En el caso de los adultos mayores que reciben la Renta Dignidad y no cuentan con jubilación, el Programa Extraordinario de Protección y Equidad (PEPE) representa un aumento significativo en sus ingresos mensuales. Gracias a esta medida, el pago de la Renta Dignidad sube de Bs 350 a Bs 500, incorporando un adicional de Bs 150 durante 12 meses consecutivos. Este incremento automático busca garantizar que las personas de la tercera edad puedan mantener su capacidad de compra frente al encarecimiento de los bienes y servicios básicos.

El beneficio es completamente automático y no requiere inscripción, actualización de datos ni ningún otro trámite adicional por parte del beneficiario. Los adultos mayores simplemente deben acudir al banco donde normalmente cobran su renta, portando su carnet de identidad original y vigente, para recibir el pago incrementado. De esta manera, se evita cualquier tipo de barrera administrativa y se asegura que el apoyo llegue de manera directa y efectiva.

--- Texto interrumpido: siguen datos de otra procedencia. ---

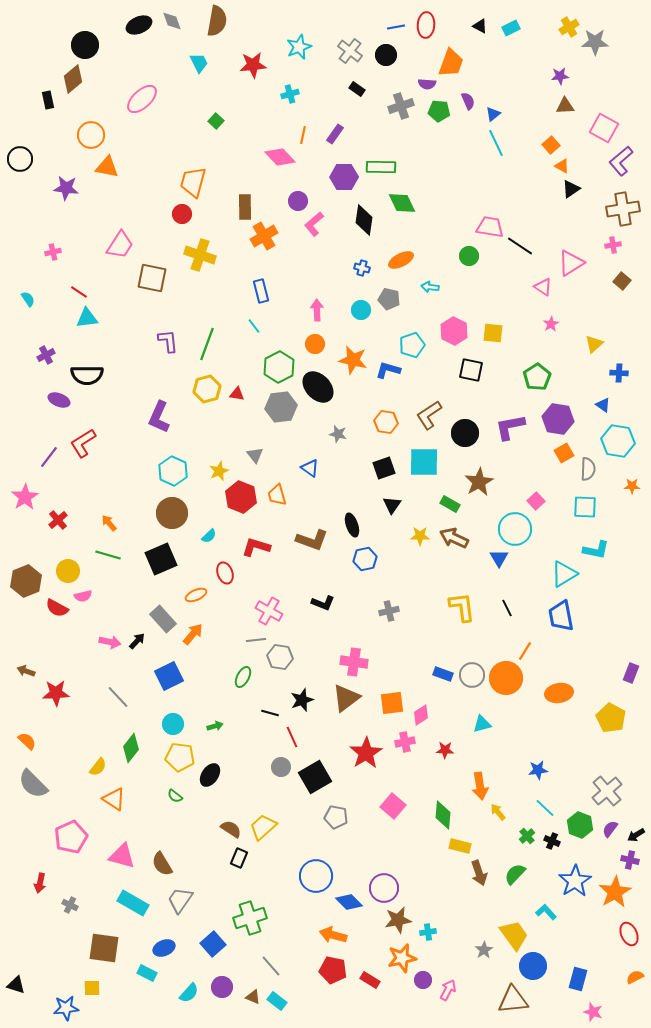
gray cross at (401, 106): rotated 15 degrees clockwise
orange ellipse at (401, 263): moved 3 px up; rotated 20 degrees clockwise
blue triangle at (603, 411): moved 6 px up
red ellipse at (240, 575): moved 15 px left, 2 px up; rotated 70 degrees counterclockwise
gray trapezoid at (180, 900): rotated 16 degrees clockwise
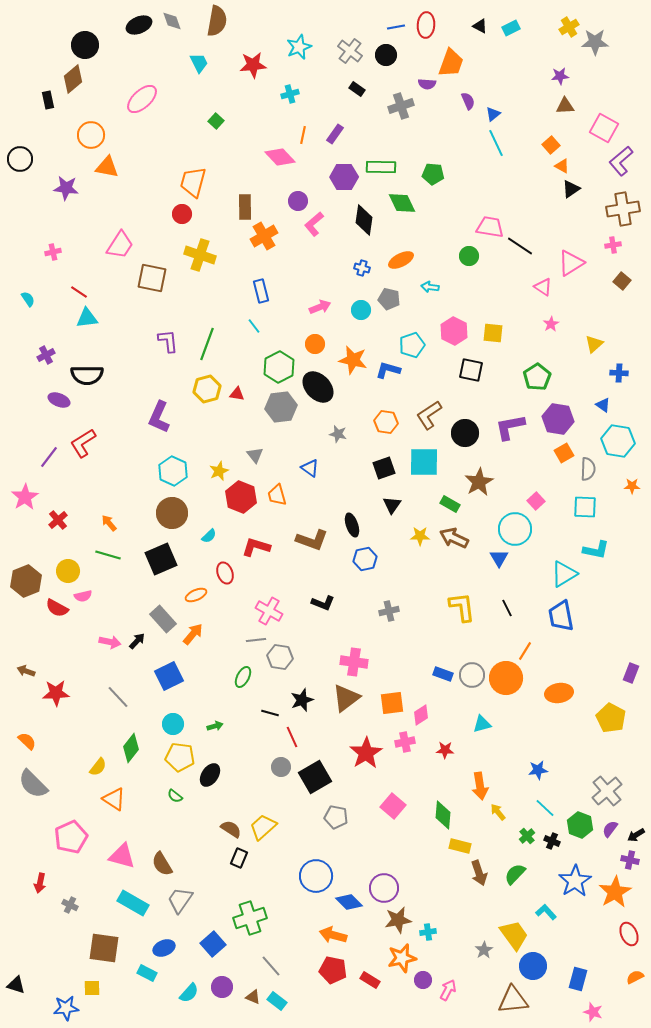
green pentagon at (439, 111): moved 6 px left, 63 px down
pink arrow at (317, 310): moved 3 px right, 3 px up; rotated 70 degrees clockwise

El PEPE en el marco de la Renta Dignidad no reemplaza ni modifica la renta regular, sino que se suma como un refuerzo temporal y extraordinario para mejorar el bienestar económico de los adultos mayores. Este incremento permite cubrir gastos esenciales relacionados con alimentación, salud y servicios básicos, sectores donde la inflación impacta con mayor fuerza en la economía de las personas de la tercera edad.

El pago del beneficio, al igual que en los otros grupos beneficiarios del PEPE, se puede cobrar de manera fraccionada o acumulada hasta el 30 de abril de 2026, lo que brinda flexibilidad a los adultos mayores para organizar sus finanzas y asegurarse de recibir la totalidad del apoyo económico. Con esta medida, el Gobierno refuerza su política de equidad social, asegurando que los hogares más vulnerables, y en particular los adultos mayores, tengan un alivio concreto frente al incremento sostenido de los precios.